Avoid unexpected delays and nasty surprises with forward planning

The Christmas and New Year period every year presents a challenge for anyone buying or selling property. In New South Wales, the standard settlement period for conveyancing transactions is 42 days, or 6 weeks, which means that any contracts dated around the middle of November, the standard completion date will fall around the holiday period.

Aside from the actual public holidays, the Christmas and New Year period is traditionally the time of year that many business will close or be operating with reduced staff. It is the the holiday season after all.

So what does the holiday season mean when it comes to buying or selling your property? The main concern is delay – especially if it is unexpected delay. It is quite normal for the contract for sale of land to include a term addressing the issue of delay. Usually, it is a penalty interest rate, but if there is extensive delay then it may also give rights for termination and forfeiture of the deposit. Basically, what this means is that failing to properly address the issue of delay because of the holiday season could result in serious consequences.

What can you do? If you are buying or selling property during this period, and the standard completion date falls within the holiday season, you should consider whether it is possible to adjust the settlement period so that the completion date falls before or after the holiday season. Unnecessary complications and unwanted consequences can be quickly avoided if you recognise that they can arise from attempting to settle during the holiday season and you take steps to negotiate your contract (especially the settlement period).
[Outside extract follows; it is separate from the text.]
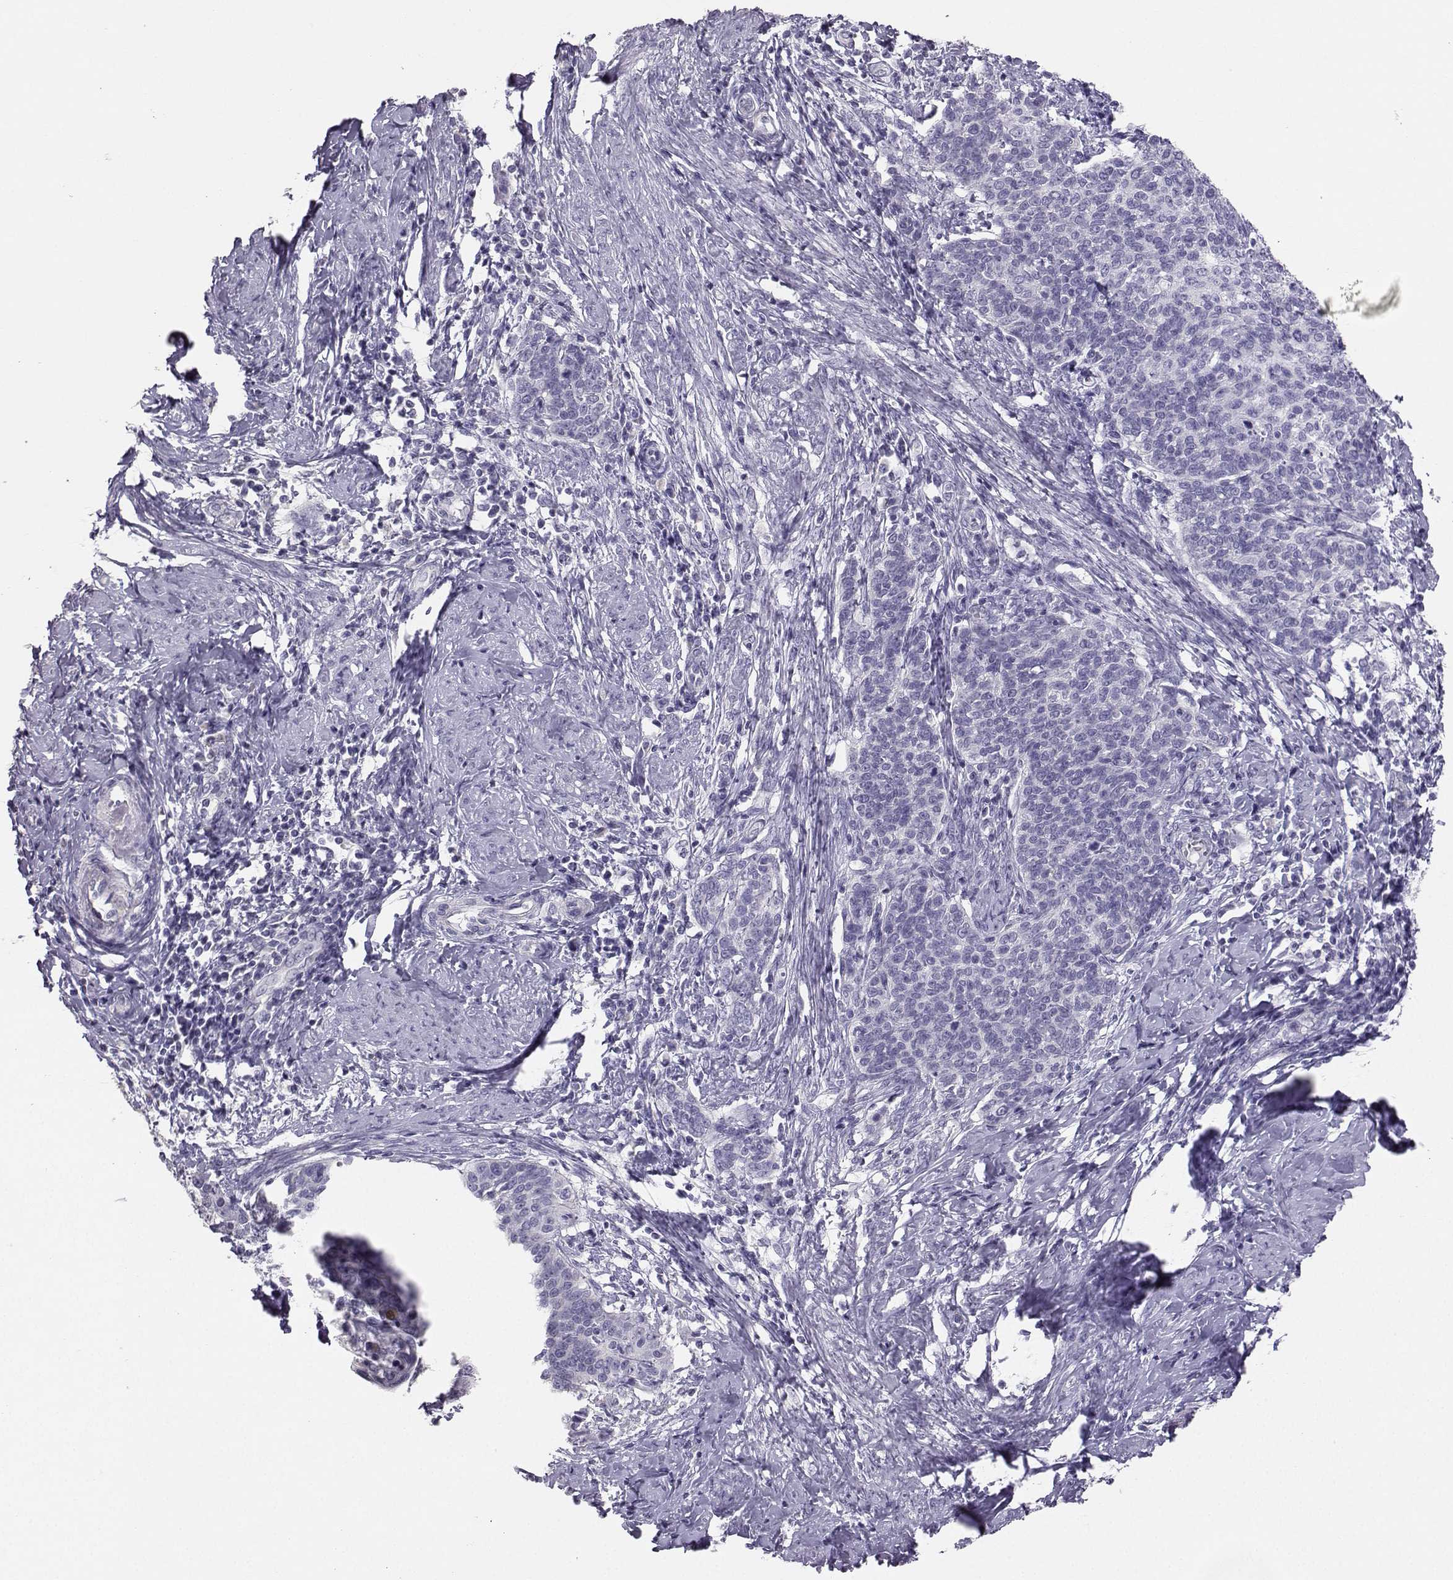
{"staining": {"intensity": "negative", "quantity": "none", "location": "none"}, "tissue": "cervical cancer", "cell_type": "Tumor cells", "image_type": "cancer", "snomed": [{"axis": "morphology", "description": "Normal tissue, NOS"}, {"axis": "morphology", "description": "Squamous cell carcinoma, NOS"}, {"axis": "topography", "description": "Cervix"}], "caption": "There is no significant positivity in tumor cells of cervical cancer (squamous cell carcinoma).", "gene": "AVP", "patient": {"sex": "female", "age": 39}}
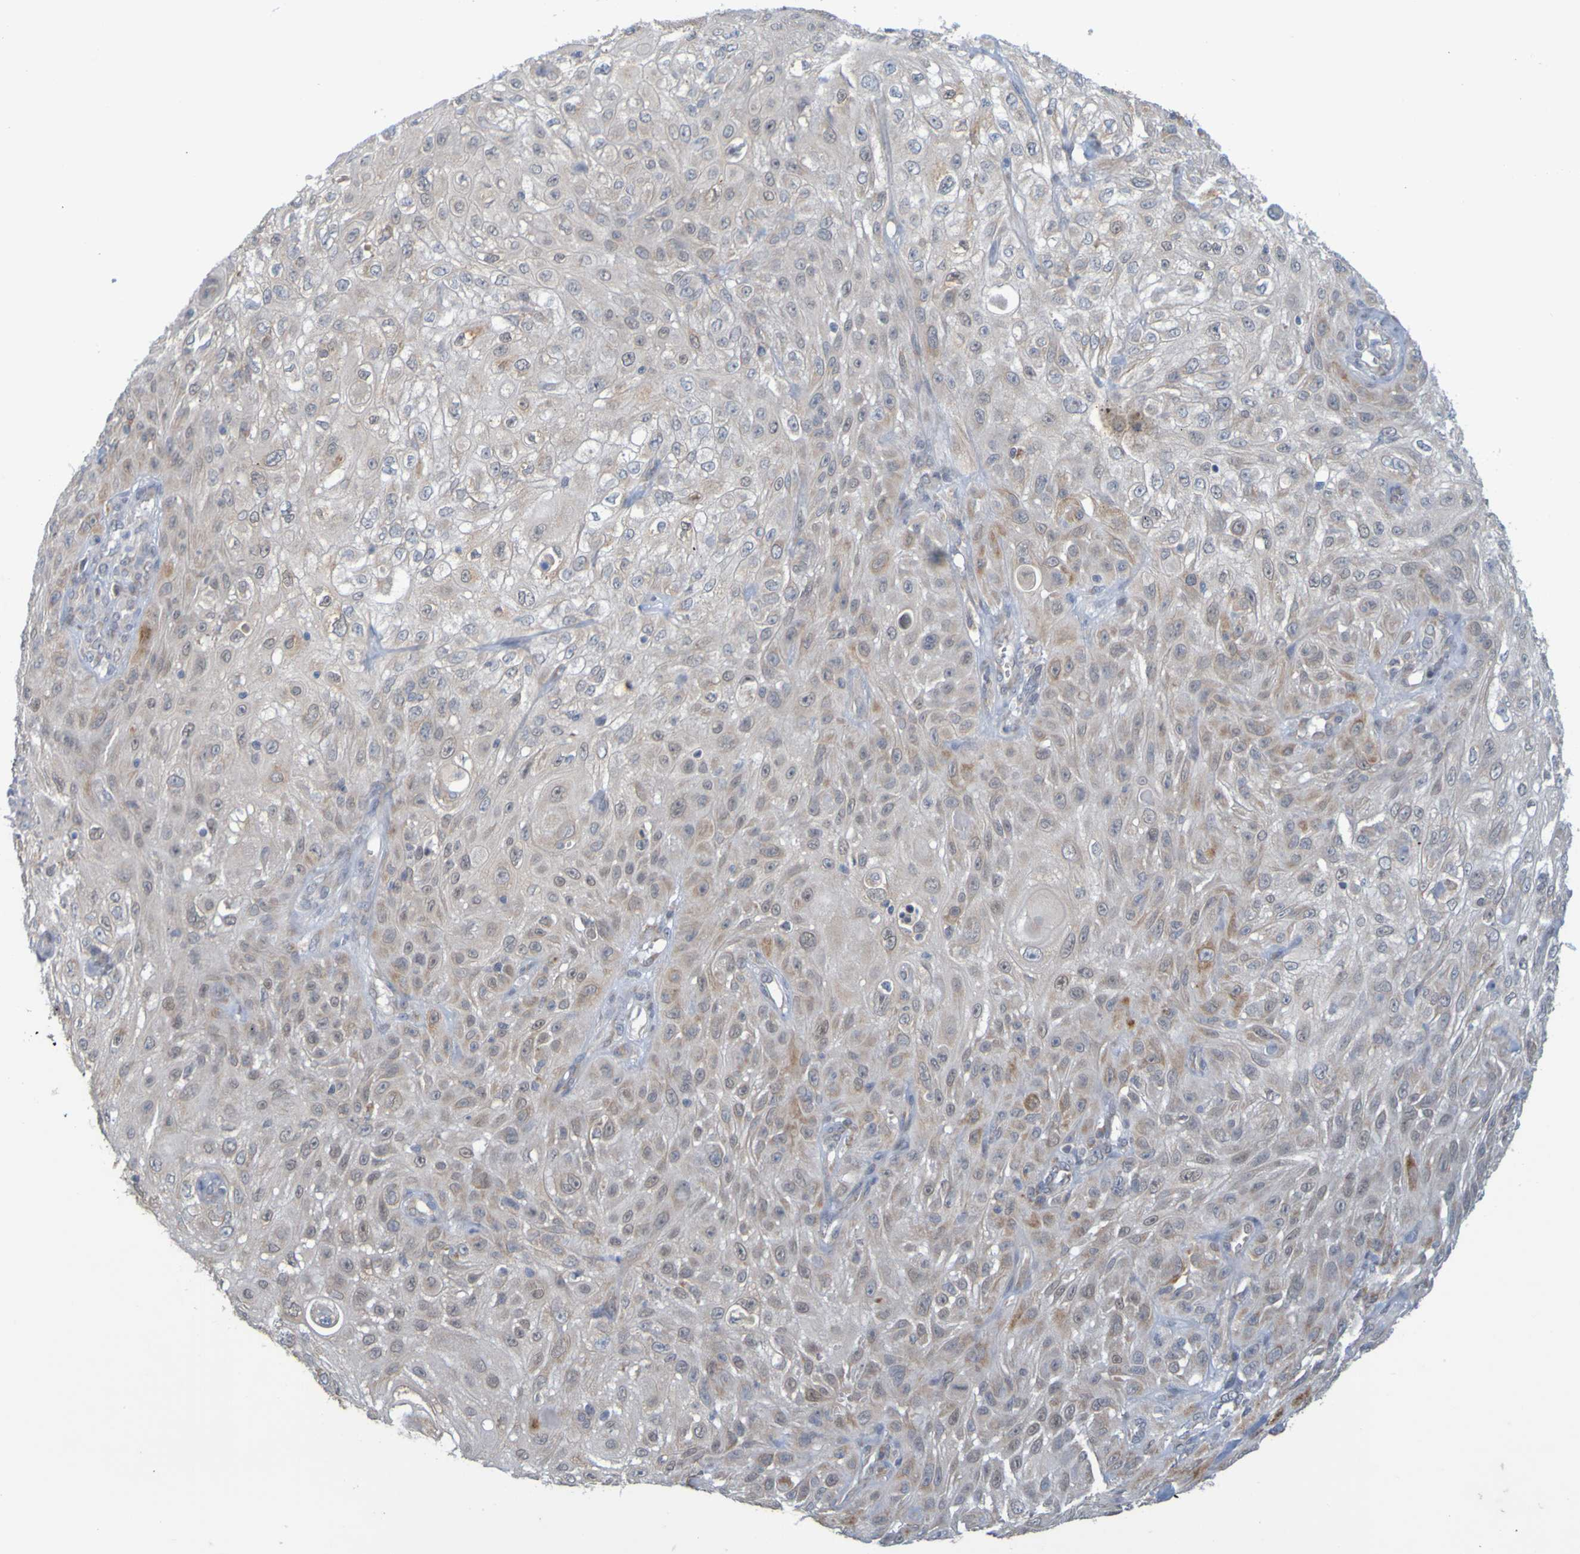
{"staining": {"intensity": "moderate", "quantity": "25%-75%", "location": "cytoplasmic/membranous"}, "tissue": "skin cancer", "cell_type": "Tumor cells", "image_type": "cancer", "snomed": [{"axis": "morphology", "description": "Squamous cell carcinoma, NOS"}, {"axis": "topography", "description": "Skin"}], "caption": "IHC staining of skin squamous cell carcinoma, which exhibits medium levels of moderate cytoplasmic/membranous staining in about 25%-75% of tumor cells indicating moderate cytoplasmic/membranous protein staining. The staining was performed using DAB (3,3'-diaminobenzidine) (brown) for protein detection and nuclei were counterstained in hematoxylin (blue).", "gene": "MOGS", "patient": {"sex": "male", "age": 75}}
Before you sign the contract for sale of land, speak to your lawyer or licenced conveyancer and to your bank to ensure that the completion date is practical and achievable – on a worst case scenario assessment. Most experienced operators will be able to factor likely holiday season delays into ‘normal’ operating conditions to give you a realistic assessment of what is probably against what is possible. Taking this simple step will be well worth the effort.